**EXERCISE DIRECTIONS:**
Reproduce the text of the data below, changing every "velocidad" to "rapidez" and keeping everything else unchanged. Leave the pictures out.

Stored data:
☆ ☆ ☆ ☆ ☆

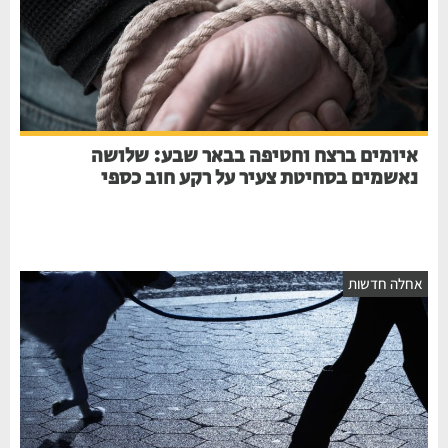
איומים ברצח וחטיפה בבאר שבע: שלושה
נאשמים בסחיטת צעיר על רקע חוב כספי
חלה חדשות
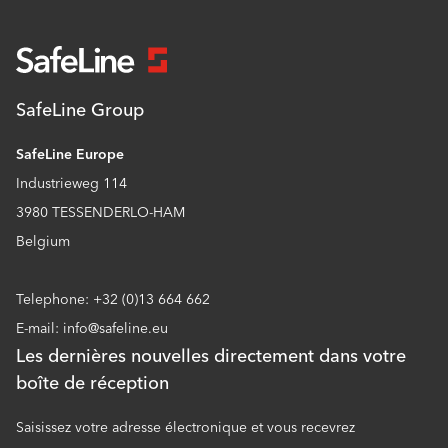
SafeLine Group
SafeLine Europe
Industrieweg 114
3980 TESSENDERLO-HAM
Belgium
Telephone: +32 (0)13 664 662
E-mail: info@safeline.eu
Les dernières nouvelles directement dans votre
boîte de réception
Saisissez votre adresse électronique et vous recevrez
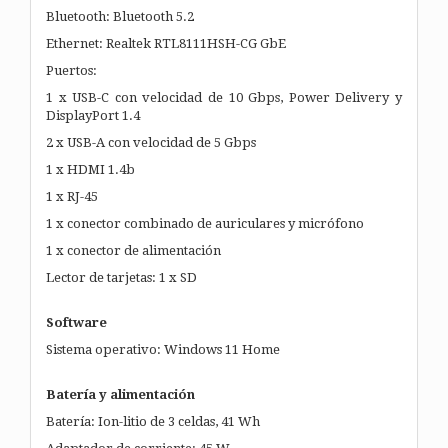
Bluetooth: Bluetooth 5.2
Ethernet: Realtek RTL8111HSH-CG GbE
Puertos:
1 x USB-C con velocidad de 10 Gbps, Power Delivery y
DisplayPort 1.4
2 x USB-A con velocidad de 5 Gbps
1 x HDMI 1.4b
1 x RJ-45
1 x conector combinado de auriculares y micrófono
1 x conector de alimentación
Lector de tarjetas: 1 x SD
Software
Sistema operativo: Windows 11 Home
Batería y alimentación
Batería: Ion-litio de 3 celdas, 41 Wh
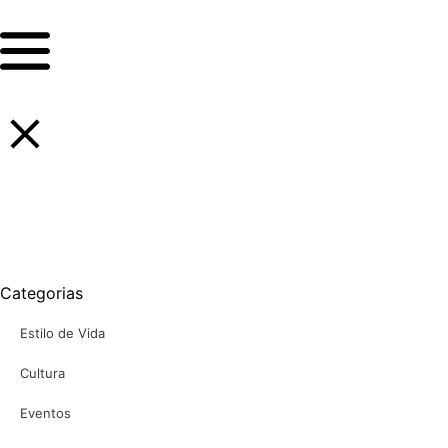
Ir
para
o
conteúdo
Categorias
Estilo de Vida
Cultura
Eventos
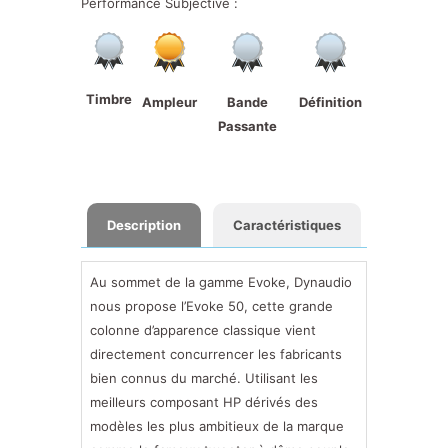
Performance Subjective :
Timbre
Ampleur
Bande
Définition
Passante
Description
Caractéristiques
Au sommet de la gamme Evoke, Dynaudio
nous propose l’Evoke 50, cette grande
colonne d’apparence classique vient
directement concurrencer les fabricants
bien connus du marché. Utilisant les
meilleurs composant HP dérivés des
modèles les plus ambitieux de la marque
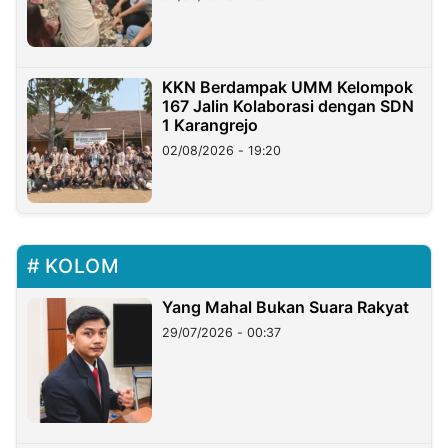
KKN Berdampak UMM Kelompok
167 Jalin Kolaborasi dengan SDN
1 Karangrejo
02/08/2026 - 19:20
KOLOM
Yang Mahal Bukan Suara Rakyat
29/07/2026 - 00:37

☆ ☆ ☆ ☆ ☆

**OUTPUT FOR THIS EXERCISE:**
איומים ברצח וחטיפה בבאר שבע: שלושה
נאשמים בסחיטת צעיר על רקע חוב כספי
חלה חדשות
SafeLine Group
SafeLine Europe
Industrieweg 114
3980 TESSENDERLO-HAM
Belgium
Telephone: +32 (0)13 664 662
E-mail: info@safeline.eu
Les dernières nouvelles directement dans votre
boîte de réception
Saisissez votre adresse électronique et vous recevrez
Bluetooth: Bluetooth 5.2
Ethernet: Realtek RTL8111HSH-CG GbE
Puertos:
1 x USB-C con rapidez de 10 Gbps, Power Delivery y
DisplayPort 1.4
2 x USB-A con rapidez de 5 Gbps
1 x HDMI 1.4b
1 x RJ-45
1 x conector combinado de auriculares y micrófono
1 x conector de alimentación
Lector de tarjetas: 1 x SD
Software
Sistema operativo: Windows 11 Home
Batería y alimentación
Batería: Ion-litio de 3 celdas, 41 Wh
Ir
para
o
conteúdo
Categorias
Estilo de Vida
Cultura
Eventos
Performance Subjective :
Timbre
Ampleur
Bande
Définition
Passante
Description
Caractéristiques
Au sommet de la gamme Evoke, Dynaudio
nous propose l’Evoke 50, cette grande
colonne d’apparence classique vient
directement concurrencer les fabricants
bien connus du marché. Utilisant les
meilleurs composant HP dérivés des
modèles les plus ambitieux de la marque
KKN Berdampak UMM Kelompok
167 Jalin Kolaborasi dengan SDN
1 Karangrejo
02/08/2026 - 19:20
KOLOM
Yang Mahal Bukan Suara Rakyat
29/07/2026 - 00:37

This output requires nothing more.